I have 8,000 rows of 145 features to be pruned by RFECV, and 6 C-Values to be pruned by GridSearchCV. So for each C-Value, the best feature set is determined by the RFECV.
Thanks!
Update:
So I put the StandardScaler inside the RFECV like this:
clf = SVC(kernel='linear')
kf = KFold(n_splits=3, shuffle=True, random_state=0)
estimators = [('standardize' , StandardScaler()),
('clf', clf)]
class Mypipeline(Pipeline):
#property
def coef_(self):
return self._final_estimator.coef_
#property
def feature_importances_(self):
return self._final_estimator.feature_importances_
pipeline = Mypipeline(estimators)
rfecv = RFECV(estimator=pipeline, cv=kf, scoring='f1', verbose=10)
param_grid = [{'estimator__svc__C': [0.001, 0.01, 0.1, 1, 10, 100]}]
clf = GridSearchCV(rfecv, param_grid, cv=3, scoring='f1', verbose=10)

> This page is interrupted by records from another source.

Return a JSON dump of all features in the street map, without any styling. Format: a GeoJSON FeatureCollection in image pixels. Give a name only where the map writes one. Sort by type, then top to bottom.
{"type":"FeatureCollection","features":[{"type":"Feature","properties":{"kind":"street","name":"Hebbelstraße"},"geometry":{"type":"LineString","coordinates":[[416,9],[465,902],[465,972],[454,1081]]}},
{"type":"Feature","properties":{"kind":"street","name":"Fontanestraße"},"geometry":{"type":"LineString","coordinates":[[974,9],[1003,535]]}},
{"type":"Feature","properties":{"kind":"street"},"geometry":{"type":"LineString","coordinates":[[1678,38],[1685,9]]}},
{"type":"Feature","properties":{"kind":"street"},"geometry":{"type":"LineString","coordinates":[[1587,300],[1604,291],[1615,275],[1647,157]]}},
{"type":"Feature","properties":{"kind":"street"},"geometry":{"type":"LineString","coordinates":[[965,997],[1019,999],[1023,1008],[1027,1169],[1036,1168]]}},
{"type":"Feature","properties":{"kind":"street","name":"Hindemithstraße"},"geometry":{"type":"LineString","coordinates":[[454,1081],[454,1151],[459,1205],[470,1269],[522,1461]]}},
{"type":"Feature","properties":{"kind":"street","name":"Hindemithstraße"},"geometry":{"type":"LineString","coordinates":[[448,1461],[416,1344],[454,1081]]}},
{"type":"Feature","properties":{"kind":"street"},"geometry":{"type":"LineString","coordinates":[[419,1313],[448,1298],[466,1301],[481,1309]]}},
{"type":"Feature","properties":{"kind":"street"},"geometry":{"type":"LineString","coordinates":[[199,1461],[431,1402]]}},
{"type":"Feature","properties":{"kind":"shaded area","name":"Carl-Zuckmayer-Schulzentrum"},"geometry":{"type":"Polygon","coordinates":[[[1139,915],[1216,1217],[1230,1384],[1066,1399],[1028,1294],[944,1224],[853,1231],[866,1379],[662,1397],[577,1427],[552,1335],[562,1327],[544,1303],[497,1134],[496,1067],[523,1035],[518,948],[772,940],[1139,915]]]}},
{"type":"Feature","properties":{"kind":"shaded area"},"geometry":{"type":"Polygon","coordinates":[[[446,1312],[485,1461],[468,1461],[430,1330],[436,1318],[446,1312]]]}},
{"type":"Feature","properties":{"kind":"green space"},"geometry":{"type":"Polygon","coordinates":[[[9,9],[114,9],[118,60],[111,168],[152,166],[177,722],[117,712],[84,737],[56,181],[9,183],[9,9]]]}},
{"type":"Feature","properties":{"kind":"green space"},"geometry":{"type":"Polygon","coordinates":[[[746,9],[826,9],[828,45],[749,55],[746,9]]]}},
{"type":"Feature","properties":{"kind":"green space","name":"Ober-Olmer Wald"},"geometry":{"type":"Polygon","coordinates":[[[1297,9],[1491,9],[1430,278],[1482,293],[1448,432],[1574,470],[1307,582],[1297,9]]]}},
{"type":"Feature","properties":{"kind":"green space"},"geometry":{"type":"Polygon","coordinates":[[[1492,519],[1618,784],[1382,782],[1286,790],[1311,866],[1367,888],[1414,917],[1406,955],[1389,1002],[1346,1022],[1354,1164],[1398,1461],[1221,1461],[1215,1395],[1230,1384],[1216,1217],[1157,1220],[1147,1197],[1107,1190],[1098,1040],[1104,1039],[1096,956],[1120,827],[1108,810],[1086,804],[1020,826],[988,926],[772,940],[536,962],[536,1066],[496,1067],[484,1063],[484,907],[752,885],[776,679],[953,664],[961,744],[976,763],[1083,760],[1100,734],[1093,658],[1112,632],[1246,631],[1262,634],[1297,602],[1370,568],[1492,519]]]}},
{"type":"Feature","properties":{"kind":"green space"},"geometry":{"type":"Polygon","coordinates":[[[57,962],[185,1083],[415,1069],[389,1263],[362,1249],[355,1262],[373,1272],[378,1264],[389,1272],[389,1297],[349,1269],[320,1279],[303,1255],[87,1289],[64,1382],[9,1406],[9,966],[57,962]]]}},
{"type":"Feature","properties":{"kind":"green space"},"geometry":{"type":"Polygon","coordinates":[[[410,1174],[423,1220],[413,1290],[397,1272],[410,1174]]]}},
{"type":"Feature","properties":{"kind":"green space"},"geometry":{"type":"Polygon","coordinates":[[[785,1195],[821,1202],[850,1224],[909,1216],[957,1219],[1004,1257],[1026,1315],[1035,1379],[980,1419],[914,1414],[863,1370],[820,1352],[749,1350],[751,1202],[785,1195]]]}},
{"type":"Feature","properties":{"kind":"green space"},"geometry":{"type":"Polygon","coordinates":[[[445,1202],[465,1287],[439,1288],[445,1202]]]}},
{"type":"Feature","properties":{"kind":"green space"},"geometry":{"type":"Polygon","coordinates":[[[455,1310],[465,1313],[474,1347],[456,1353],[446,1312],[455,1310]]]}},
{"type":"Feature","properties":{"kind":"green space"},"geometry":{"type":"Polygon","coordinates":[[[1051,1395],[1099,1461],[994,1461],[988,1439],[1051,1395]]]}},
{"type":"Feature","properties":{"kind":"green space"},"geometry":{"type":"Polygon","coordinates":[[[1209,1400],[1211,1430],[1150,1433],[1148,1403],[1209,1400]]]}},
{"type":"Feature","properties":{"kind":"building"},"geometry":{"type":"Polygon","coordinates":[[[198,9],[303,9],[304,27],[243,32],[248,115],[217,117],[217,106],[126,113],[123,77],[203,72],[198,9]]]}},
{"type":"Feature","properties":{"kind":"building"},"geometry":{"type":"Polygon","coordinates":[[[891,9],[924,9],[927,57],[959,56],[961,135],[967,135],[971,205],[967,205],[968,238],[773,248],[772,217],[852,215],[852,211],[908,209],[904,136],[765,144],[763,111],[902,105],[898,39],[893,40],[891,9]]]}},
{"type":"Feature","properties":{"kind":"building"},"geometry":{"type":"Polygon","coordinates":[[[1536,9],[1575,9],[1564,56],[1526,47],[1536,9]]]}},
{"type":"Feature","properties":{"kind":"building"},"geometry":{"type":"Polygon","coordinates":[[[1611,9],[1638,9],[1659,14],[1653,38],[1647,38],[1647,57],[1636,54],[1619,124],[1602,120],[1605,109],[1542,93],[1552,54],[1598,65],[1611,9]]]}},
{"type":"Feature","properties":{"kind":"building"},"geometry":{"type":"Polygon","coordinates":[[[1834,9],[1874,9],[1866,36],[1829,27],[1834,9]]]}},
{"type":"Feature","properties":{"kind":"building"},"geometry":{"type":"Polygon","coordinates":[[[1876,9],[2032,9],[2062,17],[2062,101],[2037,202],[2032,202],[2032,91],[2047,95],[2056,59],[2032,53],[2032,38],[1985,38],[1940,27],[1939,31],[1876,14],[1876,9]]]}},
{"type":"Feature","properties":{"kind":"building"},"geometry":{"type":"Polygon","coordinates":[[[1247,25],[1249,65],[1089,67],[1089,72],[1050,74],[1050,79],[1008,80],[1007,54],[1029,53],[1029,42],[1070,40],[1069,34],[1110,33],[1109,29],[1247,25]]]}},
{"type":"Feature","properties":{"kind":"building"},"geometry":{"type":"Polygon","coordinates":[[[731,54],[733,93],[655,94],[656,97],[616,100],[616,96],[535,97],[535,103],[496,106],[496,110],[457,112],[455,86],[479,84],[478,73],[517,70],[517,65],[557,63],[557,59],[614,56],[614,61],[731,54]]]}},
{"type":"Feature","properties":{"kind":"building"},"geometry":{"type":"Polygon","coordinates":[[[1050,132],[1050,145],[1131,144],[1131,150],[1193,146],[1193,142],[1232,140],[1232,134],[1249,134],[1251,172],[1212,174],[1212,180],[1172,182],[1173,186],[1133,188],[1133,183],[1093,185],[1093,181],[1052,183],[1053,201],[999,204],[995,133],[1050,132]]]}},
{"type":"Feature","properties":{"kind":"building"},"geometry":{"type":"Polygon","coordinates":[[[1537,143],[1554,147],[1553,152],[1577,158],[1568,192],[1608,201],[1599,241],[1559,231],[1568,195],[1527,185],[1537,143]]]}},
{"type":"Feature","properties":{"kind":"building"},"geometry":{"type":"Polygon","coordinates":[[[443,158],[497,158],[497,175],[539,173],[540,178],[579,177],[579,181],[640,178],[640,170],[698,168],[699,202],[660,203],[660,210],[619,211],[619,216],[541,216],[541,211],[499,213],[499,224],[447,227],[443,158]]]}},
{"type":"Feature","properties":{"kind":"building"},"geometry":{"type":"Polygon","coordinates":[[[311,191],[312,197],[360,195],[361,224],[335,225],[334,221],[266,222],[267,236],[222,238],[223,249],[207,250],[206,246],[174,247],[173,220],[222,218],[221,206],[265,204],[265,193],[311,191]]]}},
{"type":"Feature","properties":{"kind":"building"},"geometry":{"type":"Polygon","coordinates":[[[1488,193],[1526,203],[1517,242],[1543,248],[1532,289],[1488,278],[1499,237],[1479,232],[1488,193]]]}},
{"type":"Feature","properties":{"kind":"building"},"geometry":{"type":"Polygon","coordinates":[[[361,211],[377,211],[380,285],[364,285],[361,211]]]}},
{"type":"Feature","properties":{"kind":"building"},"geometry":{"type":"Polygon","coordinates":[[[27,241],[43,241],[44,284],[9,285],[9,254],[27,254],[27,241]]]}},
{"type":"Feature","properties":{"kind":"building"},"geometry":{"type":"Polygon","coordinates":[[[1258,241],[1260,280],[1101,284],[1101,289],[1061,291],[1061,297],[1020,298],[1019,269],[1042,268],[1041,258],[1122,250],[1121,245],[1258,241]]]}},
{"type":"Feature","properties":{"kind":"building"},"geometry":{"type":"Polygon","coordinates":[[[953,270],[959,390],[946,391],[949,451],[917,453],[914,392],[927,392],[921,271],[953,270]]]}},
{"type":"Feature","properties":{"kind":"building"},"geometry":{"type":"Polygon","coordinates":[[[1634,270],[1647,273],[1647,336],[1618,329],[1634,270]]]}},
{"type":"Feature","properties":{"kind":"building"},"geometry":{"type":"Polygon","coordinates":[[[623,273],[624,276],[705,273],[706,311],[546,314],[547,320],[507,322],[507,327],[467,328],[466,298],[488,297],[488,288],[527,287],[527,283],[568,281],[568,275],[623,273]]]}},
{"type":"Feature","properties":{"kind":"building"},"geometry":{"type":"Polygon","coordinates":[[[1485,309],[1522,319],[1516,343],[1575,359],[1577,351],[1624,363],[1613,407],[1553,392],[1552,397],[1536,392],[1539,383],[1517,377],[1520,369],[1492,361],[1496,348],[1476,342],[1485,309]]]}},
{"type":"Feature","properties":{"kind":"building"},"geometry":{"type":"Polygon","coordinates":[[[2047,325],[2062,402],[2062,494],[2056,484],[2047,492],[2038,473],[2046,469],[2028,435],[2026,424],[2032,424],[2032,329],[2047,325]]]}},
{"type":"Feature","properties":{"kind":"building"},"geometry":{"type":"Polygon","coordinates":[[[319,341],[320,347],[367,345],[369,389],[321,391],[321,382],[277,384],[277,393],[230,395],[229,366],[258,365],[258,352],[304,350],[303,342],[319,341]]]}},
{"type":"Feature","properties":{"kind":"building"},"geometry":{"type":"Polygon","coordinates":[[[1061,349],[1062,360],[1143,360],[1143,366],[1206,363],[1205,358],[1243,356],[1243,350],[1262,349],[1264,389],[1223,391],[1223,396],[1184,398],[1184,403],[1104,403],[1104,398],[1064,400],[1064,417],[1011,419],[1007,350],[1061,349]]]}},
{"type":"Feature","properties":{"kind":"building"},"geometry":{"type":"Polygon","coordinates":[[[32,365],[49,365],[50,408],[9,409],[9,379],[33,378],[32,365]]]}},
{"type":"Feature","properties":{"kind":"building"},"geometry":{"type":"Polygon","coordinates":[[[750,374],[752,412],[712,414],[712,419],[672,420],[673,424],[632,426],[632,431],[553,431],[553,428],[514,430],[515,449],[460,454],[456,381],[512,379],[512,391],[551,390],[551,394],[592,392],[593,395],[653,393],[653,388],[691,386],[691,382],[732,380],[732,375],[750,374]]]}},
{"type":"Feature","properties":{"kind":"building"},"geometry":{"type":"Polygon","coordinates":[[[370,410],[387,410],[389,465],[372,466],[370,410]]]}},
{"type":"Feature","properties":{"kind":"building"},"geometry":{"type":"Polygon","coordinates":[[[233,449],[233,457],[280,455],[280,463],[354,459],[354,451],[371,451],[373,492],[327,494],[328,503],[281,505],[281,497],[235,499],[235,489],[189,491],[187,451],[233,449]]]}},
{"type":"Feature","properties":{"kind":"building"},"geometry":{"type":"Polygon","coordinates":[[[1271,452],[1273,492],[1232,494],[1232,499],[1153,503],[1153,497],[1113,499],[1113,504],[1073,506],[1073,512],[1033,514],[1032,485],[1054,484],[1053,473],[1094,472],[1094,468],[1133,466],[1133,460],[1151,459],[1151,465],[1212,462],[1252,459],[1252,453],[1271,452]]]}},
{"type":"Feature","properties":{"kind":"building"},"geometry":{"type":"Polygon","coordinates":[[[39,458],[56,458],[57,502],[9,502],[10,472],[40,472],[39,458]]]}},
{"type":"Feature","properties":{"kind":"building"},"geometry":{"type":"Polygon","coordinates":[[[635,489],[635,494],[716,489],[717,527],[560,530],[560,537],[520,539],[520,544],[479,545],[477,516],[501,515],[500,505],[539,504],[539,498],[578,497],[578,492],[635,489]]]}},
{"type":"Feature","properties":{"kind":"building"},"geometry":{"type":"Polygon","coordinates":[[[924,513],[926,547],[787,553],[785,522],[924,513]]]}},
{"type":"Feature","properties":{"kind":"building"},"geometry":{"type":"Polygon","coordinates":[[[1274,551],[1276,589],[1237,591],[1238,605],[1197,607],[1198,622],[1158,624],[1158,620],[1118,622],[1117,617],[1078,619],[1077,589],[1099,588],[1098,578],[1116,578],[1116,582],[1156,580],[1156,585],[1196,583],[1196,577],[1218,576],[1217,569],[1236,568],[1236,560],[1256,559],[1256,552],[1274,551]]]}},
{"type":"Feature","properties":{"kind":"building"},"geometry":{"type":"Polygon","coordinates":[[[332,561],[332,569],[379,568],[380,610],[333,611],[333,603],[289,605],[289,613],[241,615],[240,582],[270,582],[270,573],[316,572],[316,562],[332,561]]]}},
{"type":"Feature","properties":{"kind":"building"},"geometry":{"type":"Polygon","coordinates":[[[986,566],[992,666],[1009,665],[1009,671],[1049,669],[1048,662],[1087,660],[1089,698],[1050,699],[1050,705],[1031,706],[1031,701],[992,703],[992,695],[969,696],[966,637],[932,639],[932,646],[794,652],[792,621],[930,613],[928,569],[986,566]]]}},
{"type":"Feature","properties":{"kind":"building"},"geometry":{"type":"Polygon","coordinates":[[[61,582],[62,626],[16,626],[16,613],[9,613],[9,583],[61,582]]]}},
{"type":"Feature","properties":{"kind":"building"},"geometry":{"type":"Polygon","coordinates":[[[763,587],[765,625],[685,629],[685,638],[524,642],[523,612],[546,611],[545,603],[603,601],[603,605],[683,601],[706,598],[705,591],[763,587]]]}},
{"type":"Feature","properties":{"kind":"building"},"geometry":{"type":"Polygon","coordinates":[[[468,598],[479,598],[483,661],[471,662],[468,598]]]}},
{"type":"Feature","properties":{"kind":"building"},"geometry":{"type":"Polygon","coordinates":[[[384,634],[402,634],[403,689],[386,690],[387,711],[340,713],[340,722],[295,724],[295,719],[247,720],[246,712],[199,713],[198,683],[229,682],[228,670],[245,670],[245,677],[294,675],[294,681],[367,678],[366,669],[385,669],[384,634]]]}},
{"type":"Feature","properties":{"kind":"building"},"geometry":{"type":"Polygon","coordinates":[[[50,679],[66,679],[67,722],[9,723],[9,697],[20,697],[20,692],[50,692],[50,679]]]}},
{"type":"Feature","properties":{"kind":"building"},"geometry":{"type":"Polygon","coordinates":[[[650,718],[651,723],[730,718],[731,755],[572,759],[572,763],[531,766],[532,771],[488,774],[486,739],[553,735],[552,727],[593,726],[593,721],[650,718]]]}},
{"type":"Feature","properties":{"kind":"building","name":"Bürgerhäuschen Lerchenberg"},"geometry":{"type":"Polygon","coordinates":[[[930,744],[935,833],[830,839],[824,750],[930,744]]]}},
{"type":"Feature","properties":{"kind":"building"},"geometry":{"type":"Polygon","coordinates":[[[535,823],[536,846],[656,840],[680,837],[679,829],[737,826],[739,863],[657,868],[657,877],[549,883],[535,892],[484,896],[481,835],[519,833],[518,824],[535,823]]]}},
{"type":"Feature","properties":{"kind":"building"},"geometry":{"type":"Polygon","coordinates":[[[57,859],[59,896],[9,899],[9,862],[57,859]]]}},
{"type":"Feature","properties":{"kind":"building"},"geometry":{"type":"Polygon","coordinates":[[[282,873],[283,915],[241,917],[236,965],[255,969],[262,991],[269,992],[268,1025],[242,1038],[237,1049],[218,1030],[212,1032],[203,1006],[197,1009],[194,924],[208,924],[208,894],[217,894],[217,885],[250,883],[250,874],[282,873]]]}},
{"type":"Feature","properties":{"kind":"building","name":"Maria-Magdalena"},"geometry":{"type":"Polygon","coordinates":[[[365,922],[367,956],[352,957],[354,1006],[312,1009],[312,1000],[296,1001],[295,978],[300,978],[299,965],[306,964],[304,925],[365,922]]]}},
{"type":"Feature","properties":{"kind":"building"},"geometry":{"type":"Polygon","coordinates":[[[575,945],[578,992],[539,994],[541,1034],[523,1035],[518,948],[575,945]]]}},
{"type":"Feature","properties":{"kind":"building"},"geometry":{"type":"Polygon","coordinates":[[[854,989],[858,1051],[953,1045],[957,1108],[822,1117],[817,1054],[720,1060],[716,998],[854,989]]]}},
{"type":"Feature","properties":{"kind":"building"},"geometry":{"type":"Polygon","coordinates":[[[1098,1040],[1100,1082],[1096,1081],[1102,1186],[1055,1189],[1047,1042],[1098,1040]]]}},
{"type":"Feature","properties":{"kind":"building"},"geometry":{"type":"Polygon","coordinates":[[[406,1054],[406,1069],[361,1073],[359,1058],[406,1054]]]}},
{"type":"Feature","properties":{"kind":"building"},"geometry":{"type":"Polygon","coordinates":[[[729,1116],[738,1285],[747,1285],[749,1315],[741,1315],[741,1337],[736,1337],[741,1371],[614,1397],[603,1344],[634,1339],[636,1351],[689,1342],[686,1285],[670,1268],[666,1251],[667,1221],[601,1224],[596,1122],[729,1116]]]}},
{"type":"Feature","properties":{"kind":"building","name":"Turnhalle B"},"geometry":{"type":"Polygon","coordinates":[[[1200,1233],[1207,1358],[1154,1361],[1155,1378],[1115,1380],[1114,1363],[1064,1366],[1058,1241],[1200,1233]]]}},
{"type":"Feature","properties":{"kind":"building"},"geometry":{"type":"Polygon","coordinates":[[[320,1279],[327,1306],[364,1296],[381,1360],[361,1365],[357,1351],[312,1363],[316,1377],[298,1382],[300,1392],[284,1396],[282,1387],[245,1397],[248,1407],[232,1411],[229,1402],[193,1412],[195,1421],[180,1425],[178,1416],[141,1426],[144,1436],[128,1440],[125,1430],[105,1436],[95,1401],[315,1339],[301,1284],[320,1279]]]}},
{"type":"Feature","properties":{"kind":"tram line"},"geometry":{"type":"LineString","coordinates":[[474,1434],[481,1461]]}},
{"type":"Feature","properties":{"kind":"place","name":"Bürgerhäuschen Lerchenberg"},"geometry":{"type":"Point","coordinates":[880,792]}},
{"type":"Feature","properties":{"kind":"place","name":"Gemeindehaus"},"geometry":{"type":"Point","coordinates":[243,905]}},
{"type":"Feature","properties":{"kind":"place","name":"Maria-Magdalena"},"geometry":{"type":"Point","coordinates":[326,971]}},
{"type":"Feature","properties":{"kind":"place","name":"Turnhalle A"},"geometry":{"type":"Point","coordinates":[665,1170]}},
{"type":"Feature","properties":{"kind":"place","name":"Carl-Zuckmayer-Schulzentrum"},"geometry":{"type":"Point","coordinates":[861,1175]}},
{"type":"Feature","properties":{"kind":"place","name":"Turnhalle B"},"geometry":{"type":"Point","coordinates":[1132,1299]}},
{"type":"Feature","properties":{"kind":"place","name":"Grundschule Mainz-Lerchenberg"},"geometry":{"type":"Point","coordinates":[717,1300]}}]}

But it still throws out the following error:
ValueError: Invalid parameter C for estimator Pipeline(memory=None,
steps=[('standardscaler', StandardScaler(copy=True, with_mean=True, >with_std=True)), ('svc', SVC(C=1.0, cache_size=200, class_weight=None, >coef0=0.0,
decision_function_shape='ovr', degree=3, gamma='auto', kernel='linear',
max_iter=-1, probability=False, random_state=None, shrinking=True,
tol=0.001, verbose=False))]). Check the list of available parameters with >estimator.get_params().keys().
Kumar is right. Also, what You might want to do, turn on verbose in the GridSearchCV. Also, You could add a limit to the number of iterations of the SVC, starting from a very small number, like 5, just to make sure that the problem is not with the convergence.